◆ EXERCISE SET ◆
1. Answer these questions about the dysphagia text:
(a) What does a "wet" or gurgly voice suggest?
(b) Which IDDSI level stands for thin liquids?
(c) For which patients is thermal-tactile stimulation particularly effective?
2. Reproduce the stretch of the dysphagia text from "Dysphagia Assessment at" through "ensuring adequate nutrition.", word for word.
3. Carry on the dysphagia text from the point where it stops.

◆ QUOTED PASSAGE ◆
Dysphagia Assessment at SENSE Health
Early screening and assessment form the foundation of safe management.
Bedside Swallowing Assessment
Our speech-language pathologist performs a structured clinical evaluation including:
- Oral motor assessment (lip, tongue, jaw strength and coordination)
- Vocal quality assessment (a "wet" or gurgly voice suggests pharyngeal residue)
- Trial swallows with graduated consistencies
- Cough reflex testing
Modified Texture Diet
Based on assessment findings, our team prescribes appropriate food textures and liquid consistencies using the International Dysphagia Diet Standardisation Initiative (IDDSI) framework — from Level 0 (thin liquids) to Level 7 (regular). Consistent texture modification significantly reduces aspiration risk while ensuring adequate nutrition.
Nasogastric Tube (NGT) and PEG Tube Management
When oral feeding is unsafe, our nursing and therapy team manages nasogastric tubes (NGT) and PEG (Percutaneous Endoscopic Gastrostomy) tubes to maintain nutrition while swallowing therapy progresses. At SENSE Health, tube feeding is always transitional — the goal is safe return to oral feeding wherever possible.
Dysphagia Treatment
Swallowing Exercises
Evidence-based exercises target the specific muscles and reflexes impaired by stroke:
- Shaker exercise — head-lift against gravity strengthens suprahyoid muscles, critical for airway protection
- Masako manoeuvre — tongue-hold technique for pharyngeal strengthening
- Mendelsohn manoeuvre — prolonged laryngeal elevation to improve upper oesophageal sphincter opening
- Effortful swallow — maximises posterior tongue base contact to clear pharyngeal residue
Neuromuscular Electrical Stimulation (NMES/VitalStim)
NMES applied to the swallowing musculature of the throat re-trains and strengthens muscles involved in the pharyngeal swallow. A systematic review in Dysphagia found NMES combined with swallowing exercises produces greater improvement than exercises alone in post-stroke dysphagia.
Thermal-Tactile Stimulation (TTS)
Cold stimulation of the faucial pillars at the back of the mouth primes the swallow reflex — improving trigger latency and reliability. TTS is particularly effective for patients with a delayed or absent swallow reflex.

◆ DATA EXTRACT ◆

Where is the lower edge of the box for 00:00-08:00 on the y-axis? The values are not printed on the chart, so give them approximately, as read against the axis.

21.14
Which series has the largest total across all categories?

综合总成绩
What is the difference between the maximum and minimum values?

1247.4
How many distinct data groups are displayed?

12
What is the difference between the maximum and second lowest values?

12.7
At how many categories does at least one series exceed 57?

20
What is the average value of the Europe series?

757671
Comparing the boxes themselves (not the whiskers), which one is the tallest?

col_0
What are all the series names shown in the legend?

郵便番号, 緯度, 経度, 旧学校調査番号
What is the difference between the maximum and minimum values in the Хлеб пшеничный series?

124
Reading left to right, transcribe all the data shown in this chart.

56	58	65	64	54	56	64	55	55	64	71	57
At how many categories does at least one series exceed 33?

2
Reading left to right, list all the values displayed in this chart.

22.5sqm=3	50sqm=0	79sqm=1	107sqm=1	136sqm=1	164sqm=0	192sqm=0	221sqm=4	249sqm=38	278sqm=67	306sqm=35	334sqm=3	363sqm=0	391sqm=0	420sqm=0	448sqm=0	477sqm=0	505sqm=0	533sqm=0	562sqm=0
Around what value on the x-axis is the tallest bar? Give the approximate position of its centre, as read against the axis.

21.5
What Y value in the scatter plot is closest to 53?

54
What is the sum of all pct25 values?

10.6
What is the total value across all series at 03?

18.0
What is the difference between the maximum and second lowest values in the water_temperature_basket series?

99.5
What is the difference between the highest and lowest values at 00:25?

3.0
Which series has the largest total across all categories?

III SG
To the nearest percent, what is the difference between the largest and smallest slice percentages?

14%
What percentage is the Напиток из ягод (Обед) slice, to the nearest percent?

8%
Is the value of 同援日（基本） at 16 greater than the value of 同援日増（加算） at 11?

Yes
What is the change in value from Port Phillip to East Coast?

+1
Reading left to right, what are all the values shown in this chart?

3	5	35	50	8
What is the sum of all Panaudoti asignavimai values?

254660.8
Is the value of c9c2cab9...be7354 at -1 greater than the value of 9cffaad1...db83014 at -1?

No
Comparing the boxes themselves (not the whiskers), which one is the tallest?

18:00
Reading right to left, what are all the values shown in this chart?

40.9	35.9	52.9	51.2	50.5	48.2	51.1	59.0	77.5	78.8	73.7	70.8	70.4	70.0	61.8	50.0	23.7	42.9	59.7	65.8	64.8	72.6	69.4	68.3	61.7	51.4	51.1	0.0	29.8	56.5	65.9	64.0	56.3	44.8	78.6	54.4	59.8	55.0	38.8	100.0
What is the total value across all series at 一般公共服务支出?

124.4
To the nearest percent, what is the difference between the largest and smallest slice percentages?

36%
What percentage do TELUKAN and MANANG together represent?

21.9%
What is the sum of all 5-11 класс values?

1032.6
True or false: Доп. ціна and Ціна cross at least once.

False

◆ RESPONSES BY TASK ◆
1.
(a) Pharyngeal residue.
(b) Level 0.
(c) Patients with a delayed or absent swallow reflex.

2.
Dysphagia Assessment at SENSE Health
Early screening and assessment form the foundation of safe management.
Bedside Swallowing Assessment
Our speech-language pathologist performs a structured clinical evaluation including:
- Oral motor assessment (lip, tongue, jaw strength and coordination)
- Vocal quality assessment (a "wet" or gurgly voice suggests pharyngeal residue)
- Trial swallows with graduated consistencies
- Cough reflex testing
Modified Texture Diet
Based on assessment findings, our team prescribes appropriate food textures and liquid consistencies using the International Dysphagia Diet Standardisation Initiative (IDDSI) framework — from Level 0 (thin liquids) to Level 7 (regular). Consistent texture modification significantly reduces aspiration risk while ensuring adequate nutrition.

3.
Compensatory Strategies
When impairment is severe, compensatory strategies protect the airway during swallowing:
- Chin-tuck posture — reduces aspiration risk by narrowing the airway entrance
- Head-turn to weak side — directs bolus down the stronger side in unilateral pharyngeal weakness
- Small bolus sizes — reduces pharyngeal residue and aspiration risk
Nutrition Support
Dysphagia management at SENSE Health is coordinated with our clinical nutritionist, who ensures that modified-texture diets meet full caloric and protein requirements. Protein is critical for muscle repair and neurological recovery — especially in stroke patients where muscle wasting occurs rapidly.
Oral nutritional supplements, texture-modified home recipes, and family education ensure nutrition continuity after discharge.
Recovery Trajectory
Most acute post-stroke dysphagia improves significantly within the first two to four weeks with intensive therapy. Approximately 85% of stroke patients with initial dysphagia recover functional swallowing by three months. However, patients with severe strokes, bilateral damage, or brainstem strokes may have prolonged or permanent dysphagia requiring ongoing management.
At SENSE Health, progress is tracked using validated outcome measures and clinical reassessment — with instrumental evaluation arranged when clinical findings change.
Signs of Dysphagia to Watch For
Contact SENSE Health if your family member after stroke:
- Coughs or chokes during or after eating/drinking
- Has a wet or gurgly voice after swallowing
- Takes a very long time to finish meals
- Has recurrent chest infections or low-grade fever
- Loses weight unexpectedly
- Refuses food or shows anxiety around mealtimes
- Has food or liquid coming from the nose
"A single episode of aspiration can undo weeks of rehabilitation progress. Dysphagia management is not optional — it is the foundation of safe stroke recovery."